Short jokes
When you push your grandma out of her wheelchair and steal it.
“They see me rollin’, they hatin’.”
My friends were worried that I was making suicide jokes so much, so I said, "Don't worry, you won't have to hear them much longer."
Why did the feminist fail algebra?
She couldn’t solve inequalities.
John Lennon: "What a nice view."
John walked outside.
He got shot.
:skull:
Fortnite is just like high school. You get off the bus and start shooting everybody.
What kind of music do wind turbines like?
They are big, heavy metal fans!
Why is a wet pavement like playing music?
If you don't C sharp, you'll B flat.
How do you find out if your kid is gay?
Lock him in a closet and if he comes out, he's gay. If not, he's dead straight.
What do you get when King Kong steps on Batman and Robin?
Flatman and Ribbon.
What kind of exercise do lazy people do?
Diddly-squats.
I was told to burn calories, so I threw your mom in the fire.
Do you know what you first feel when you shoot someone?
The recoil.
My son asked me how I'm so clean, "inside out." I told him because of bleach. The next day, I found him drinking the bleach.
So the teacher goes up to you and says, "I'm going to call your parents." Me: "Good luck finding them."
If things don't get better, the Christmas lights won't be the only thing hanging.
Why do I have to go to a shooting range when I can go to school and do it for free?

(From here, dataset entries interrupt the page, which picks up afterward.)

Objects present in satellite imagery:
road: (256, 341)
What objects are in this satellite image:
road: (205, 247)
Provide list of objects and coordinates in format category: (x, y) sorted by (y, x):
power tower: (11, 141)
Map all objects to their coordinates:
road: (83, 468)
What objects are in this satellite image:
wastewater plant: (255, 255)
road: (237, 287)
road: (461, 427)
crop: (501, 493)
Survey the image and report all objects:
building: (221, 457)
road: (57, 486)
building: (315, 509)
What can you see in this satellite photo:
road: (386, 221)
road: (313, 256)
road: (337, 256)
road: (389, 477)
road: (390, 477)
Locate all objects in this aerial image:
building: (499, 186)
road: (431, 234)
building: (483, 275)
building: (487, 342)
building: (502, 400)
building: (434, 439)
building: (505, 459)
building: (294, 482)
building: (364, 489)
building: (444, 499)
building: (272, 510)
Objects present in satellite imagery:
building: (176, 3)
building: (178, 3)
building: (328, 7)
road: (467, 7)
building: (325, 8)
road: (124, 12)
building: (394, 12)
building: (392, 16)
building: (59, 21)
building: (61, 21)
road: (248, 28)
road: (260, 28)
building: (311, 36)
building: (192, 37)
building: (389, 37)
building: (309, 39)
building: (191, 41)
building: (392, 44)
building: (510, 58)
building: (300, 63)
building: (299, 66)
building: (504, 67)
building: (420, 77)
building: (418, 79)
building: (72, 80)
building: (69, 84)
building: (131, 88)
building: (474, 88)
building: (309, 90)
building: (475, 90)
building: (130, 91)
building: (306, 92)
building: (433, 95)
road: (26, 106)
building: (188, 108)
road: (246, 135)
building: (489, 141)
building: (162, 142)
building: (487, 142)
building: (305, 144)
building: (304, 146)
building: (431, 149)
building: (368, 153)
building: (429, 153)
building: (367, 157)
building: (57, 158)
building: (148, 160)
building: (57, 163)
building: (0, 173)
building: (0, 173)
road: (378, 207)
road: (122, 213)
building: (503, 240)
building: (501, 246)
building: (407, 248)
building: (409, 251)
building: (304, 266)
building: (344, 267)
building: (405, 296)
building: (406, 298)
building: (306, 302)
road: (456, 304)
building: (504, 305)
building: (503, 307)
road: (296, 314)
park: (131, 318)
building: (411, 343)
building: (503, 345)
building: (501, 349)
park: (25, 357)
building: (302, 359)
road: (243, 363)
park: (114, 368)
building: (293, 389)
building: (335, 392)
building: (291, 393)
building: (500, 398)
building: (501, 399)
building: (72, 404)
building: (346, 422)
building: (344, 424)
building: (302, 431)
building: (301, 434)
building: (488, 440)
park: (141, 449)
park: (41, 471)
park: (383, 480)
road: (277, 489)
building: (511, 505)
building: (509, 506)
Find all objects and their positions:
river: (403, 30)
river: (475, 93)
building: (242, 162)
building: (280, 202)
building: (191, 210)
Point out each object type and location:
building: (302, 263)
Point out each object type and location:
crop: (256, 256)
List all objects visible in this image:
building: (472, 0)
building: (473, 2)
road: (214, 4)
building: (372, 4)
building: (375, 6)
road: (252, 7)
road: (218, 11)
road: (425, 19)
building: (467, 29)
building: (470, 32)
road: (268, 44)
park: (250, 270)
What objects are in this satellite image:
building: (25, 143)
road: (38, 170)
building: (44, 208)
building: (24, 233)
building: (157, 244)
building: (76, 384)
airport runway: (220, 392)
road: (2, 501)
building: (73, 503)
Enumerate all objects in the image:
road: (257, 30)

Where did JFK go in his car? I am not sure of his intentional destination, but he did go everywhere.
Parents: "I'm taking your toys to the orphanage." Kid: "Why?" Parents: "So you don't get bored there."
He is looking for children. If you don't know who EDP445 is, look him up.
Be careful around EDP445.
The weirdest thing happened to me today. I was driving 50 mph and hit a speed bump and it screamed!